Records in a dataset
►

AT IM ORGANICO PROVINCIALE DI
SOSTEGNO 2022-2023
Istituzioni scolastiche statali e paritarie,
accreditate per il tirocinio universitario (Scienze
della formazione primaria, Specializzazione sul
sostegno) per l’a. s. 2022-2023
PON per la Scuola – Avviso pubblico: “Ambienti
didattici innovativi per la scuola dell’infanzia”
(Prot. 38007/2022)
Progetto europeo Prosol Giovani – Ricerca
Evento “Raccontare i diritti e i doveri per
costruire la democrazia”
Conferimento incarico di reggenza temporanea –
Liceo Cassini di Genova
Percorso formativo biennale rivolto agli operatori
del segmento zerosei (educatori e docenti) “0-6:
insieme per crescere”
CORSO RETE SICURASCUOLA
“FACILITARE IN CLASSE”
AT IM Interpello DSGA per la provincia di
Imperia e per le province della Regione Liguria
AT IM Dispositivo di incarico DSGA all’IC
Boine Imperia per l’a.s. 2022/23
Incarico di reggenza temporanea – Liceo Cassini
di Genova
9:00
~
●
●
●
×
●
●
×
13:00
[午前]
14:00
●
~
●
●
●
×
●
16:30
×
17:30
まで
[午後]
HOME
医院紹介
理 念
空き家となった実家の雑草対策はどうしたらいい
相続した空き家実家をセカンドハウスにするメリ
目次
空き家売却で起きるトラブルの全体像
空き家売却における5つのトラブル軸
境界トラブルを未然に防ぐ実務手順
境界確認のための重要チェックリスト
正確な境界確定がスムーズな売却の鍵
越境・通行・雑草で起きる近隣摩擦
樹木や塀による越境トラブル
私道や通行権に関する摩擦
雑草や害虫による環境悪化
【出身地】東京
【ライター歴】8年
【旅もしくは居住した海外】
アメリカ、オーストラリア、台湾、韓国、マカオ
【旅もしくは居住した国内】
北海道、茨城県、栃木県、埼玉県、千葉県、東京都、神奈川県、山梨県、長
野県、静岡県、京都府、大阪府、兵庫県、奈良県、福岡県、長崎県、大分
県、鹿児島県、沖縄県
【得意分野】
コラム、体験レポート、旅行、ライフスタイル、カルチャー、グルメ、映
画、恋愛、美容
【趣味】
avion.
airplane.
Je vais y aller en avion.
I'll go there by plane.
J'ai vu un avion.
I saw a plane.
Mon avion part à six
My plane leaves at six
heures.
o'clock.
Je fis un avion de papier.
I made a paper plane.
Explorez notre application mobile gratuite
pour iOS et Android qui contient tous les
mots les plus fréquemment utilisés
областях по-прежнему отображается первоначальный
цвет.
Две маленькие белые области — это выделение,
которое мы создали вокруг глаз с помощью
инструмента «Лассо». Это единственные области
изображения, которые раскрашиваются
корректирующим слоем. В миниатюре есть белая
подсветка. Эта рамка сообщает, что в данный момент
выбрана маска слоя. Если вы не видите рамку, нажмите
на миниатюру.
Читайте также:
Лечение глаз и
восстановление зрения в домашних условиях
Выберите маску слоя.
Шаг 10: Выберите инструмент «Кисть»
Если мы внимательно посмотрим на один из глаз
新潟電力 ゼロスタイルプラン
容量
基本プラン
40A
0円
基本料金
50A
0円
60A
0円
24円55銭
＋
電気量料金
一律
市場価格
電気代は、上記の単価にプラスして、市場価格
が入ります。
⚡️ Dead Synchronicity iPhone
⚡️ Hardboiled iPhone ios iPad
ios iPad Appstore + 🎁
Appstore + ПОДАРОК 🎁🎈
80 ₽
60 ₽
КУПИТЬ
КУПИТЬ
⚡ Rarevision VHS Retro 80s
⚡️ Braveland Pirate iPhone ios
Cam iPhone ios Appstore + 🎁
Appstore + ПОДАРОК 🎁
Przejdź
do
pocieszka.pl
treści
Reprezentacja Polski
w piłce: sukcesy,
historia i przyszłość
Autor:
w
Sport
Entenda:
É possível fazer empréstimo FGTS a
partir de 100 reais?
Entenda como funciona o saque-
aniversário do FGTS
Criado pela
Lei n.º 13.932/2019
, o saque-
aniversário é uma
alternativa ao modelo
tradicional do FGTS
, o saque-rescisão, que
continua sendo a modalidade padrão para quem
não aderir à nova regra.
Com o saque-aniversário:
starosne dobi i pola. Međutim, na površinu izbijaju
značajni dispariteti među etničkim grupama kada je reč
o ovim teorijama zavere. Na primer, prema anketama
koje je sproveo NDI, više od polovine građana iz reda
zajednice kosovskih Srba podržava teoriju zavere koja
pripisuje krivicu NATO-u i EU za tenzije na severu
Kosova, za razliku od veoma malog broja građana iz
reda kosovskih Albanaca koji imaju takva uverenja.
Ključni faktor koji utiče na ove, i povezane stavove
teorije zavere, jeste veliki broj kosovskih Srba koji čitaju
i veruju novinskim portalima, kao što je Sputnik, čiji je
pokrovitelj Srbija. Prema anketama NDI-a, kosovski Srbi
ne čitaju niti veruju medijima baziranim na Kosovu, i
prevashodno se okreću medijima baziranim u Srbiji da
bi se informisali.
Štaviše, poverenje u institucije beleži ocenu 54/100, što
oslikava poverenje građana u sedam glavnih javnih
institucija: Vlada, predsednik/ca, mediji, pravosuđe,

◄

▶ Your objective
Please quote every item above verbatim, keeping each line as it appears.

▶ Written answer
AT IM ORGANICO PROVINCIALE DI
SOSTEGNO 2022-2023
Istituzioni scolastiche statali e paritarie,
accreditate per il tirocinio universitario (Scienze
della formazione primaria, Specializzazione sul
sostegno) per l’a. s. 2022-2023
PON per la Scuola – Avviso pubblico: “Ambienti
didattici innovativi per la scuola dell’infanzia”
(Prot. 38007/2022)
Progetto europeo Prosol Giovani – Ricerca
Evento “Raccontare i diritti e i doveri per
costruire la democrazia”
Conferimento incarico di reggenza temporanea –
Liceo Cassini di Genova
Percorso formativo biennale rivolto agli operatori
del segmento zerosei (educatori e docenti) “0-6:
insieme per crescere”
CORSO RETE SICURASCUOLA
“FACILITARE IN CLASSE”
AT IM Interpello DSGA per la provincia di
Imperia e per le province della Regione Liguria
AT IM Dispositivo di incarico DSGA all’IC
Boine Imperia per l’a.s. 2022/23
Incarico di reggenza temporanea – Liceo Cassini
di Genova
9:00
~
●
●
●
×
●
●
×
13:00
[午前]
14:00
●
~
●
●
●
×
●
16:30
×
17:30
まで
[午後]
HOME
医院紹介
理 念
空き家となった実家の雑草対策はどうしたらいい
相続した空き家実家をセカンドハウスにするメリ
目次
空き家売却で起きるトラブルの全体像
空き家売却における5つのトラブル軸
境界トラブルを未然に防ぐ実務手順
境界確認のための重要チェックリスト
正確な境界確定がスムーズな売却の鍵
越境・通行・雑草で起きる近隣摩擦
樹木や塀による越境トラブル
私道や通行権に関する摩擦
雑草や害虫による環境悪化
【出身地】東京
【ライター歴】8年
【旅もしくは居住した海外】
アメリカ、オーストラリア、台湾、韓国、マカオ
【旅もしくは居住した国内】
北海道、茨城県、栃木県、埼玉県、千葉県、東京都、神奈川県、山梨県、長
野県、静岡県、京都府、大阪府、兵庫県、奈良県、福岡県、長崎県、大分
県、鹿児島県、沖縄県
【得意分野】
コラム、体験レポート、旅行、ライフスタイル、カルチャー、グルメ、映
画、恋愛、美容
【趣味】
avion.
airplane.
Je vais y aller en avion.
I'll go there by plane.
J'ai vu un avion.
I saw a plane.
Mon avion part à six
My plane leaves at six
heures.
o'clock.
Je fis un avion de papier.
I made a paper plane.
Explorez notre application mobile gratuite
pour iOS et Android qui contient tous les
mots les plus fréquemment utilisés
областях по-прежнему отображается первоначальный
цвет.
Две маленькие белые области — это выделение,
которое мы создали вокруг глаз с помощью
инструмента «Лассо». Это единственные области
изображения, которые раскрашиваются
корректирующим слоем. В миниатюре есть белая
подсветка. Эта рамка сообщает, что в данный момент
выбрана маска слоя. Если вы не видите рамку, нажмите
на миниатюру.
Читайте также:
Лечение глаз и
восстановление зрения в домашних условиях
Выберите маску слоя.
Шаг 10: Выберите инструмент «Кисть»
Если мы внимательно посмотрим на один из глаз
新潟電力 ゼロスタイルプラン
容量
基本プラン
40A
0円
基本料金
50A
0円
60A
0円
24円55銭
＋
電気量料金
一律
市場価格
電気代は、上記の単価にプラスして、市場価格
が入ります。
⚡️ Dead Synchronicity iPhone
⚡️ Hardboiled iPhone ios iPad
ios iPad Appstore + 🎁
Appstore + ПОДАРОК 🎁🎈
80 ₽
60 ₽
КУПИТЬ
КУПИТЬ
⚡ Rarevision VHS Retro 80s
⚡️ Braveland Pirate iPhone ios
Cam iPhone ios Appstore + 🎁
Appstore + ПОДАРОК 🎁
Przejdź
do
pocieszka.pl
treści
Reprezentacja Polski
w piłce: sukcesy,
historia i przyszłość
Autor:
w
Sport
Entenda:
É possível fazer empréstimo FGTS a
partir de 100 reais?
Entenda como funciona o saque-
aniversário do FGTS
Criado pela
Lei n.º 13.932/2019
, o saque-
aniversário é uma
alternativa ao modelo
tradicional do FGTS
, o saque-rescisão, que
continua sendo a modalidade padrão para quem
não aderir à nova regra.
Com o saque-aniversário:
starosne dobi i pola. Međutim, na površinu izbijaju
značajni dispariteti među etničkim grupama kada je reč
o ovim teorijama zavere. Na primer, prema anketama
koje je sproveo NDI, više od polovine građana iz reda
zajednice kosovskih Srba podržava teoriju zavere koja
pripisuje krivicu NATO-u i EU za tenzije na severu
Kosova, za razliku od veoma malog broja građana iz
reda kosovskih Albanaca koji imaju takva uverenja.
Ključni faktor koji utiče na ove, i povezane stavove
teorije zavere, jeste veliki broj kosovskih Srba koji čitaju
i veruju novinskim portalima, kao što je Sputnik, čiji je
pokrovitelj Srbija. Prema anketama NDI-a, kosovski Srbi
ne čitaju niti veruju medijima baziranim na Kosovu, i
prevashodno se okreću medijima baziranim u Srbiji da
bi se informisali.
Štaviše, poverenje u institucije beleži ocenu 54/100, što
oslikava poverenje građana u sedam glavnih javnih
institucija: Vlada, predsednik/ca, mediji, pravosuđe,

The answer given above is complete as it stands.